**To-do item:** Print the listing below again from the line that contains "Cylinder Racks CTCS" onward, keeping every line exact and leaving out the lines before it.
------------
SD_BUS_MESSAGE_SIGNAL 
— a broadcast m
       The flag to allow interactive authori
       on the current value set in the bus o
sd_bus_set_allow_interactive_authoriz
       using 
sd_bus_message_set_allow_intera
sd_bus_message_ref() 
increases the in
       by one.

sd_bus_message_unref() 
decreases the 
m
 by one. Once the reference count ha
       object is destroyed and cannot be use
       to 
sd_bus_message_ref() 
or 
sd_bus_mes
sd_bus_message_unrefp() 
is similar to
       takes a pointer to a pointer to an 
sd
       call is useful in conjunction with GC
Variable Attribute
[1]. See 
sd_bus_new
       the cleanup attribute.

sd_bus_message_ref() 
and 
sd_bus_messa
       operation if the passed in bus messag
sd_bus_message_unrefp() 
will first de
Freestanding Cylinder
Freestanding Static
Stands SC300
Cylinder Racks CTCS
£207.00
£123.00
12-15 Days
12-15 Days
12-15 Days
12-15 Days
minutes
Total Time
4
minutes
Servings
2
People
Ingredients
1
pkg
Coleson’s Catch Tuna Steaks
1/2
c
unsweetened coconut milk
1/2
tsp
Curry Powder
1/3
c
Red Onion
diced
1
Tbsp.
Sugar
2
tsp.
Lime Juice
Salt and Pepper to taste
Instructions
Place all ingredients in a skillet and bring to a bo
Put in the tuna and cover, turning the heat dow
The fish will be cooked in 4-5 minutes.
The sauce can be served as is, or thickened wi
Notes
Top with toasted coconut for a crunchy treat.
------------
**Final answer:**
Cylinder Racks CTCS
£207.00
£123.00
12-15 Days
12-15 Days
12-15 Days
12-15 Days
minutes
Total Time
4
minutes
Servings
2
People
Ingredients
1
pkg
Coleson’s Catch Tuna Steaks
1/2
c
unsweetened coconut milk
1/2
tsp
Curry Powder
1/3
c
Red Onion
diced
1
Tbsp.
Sugar
2
tsp.
Lime Juice
Salt and Pepper to taste
Instructions
Place all ingredients in a skillet and bring to a bo
Put in the tuna and cover, turning the heat dow
The fish will be cooked in 4-5 minutes.
The sauce can be served as is, or thickened wi
Notes
Top with toasted coconut for a crunchy treat.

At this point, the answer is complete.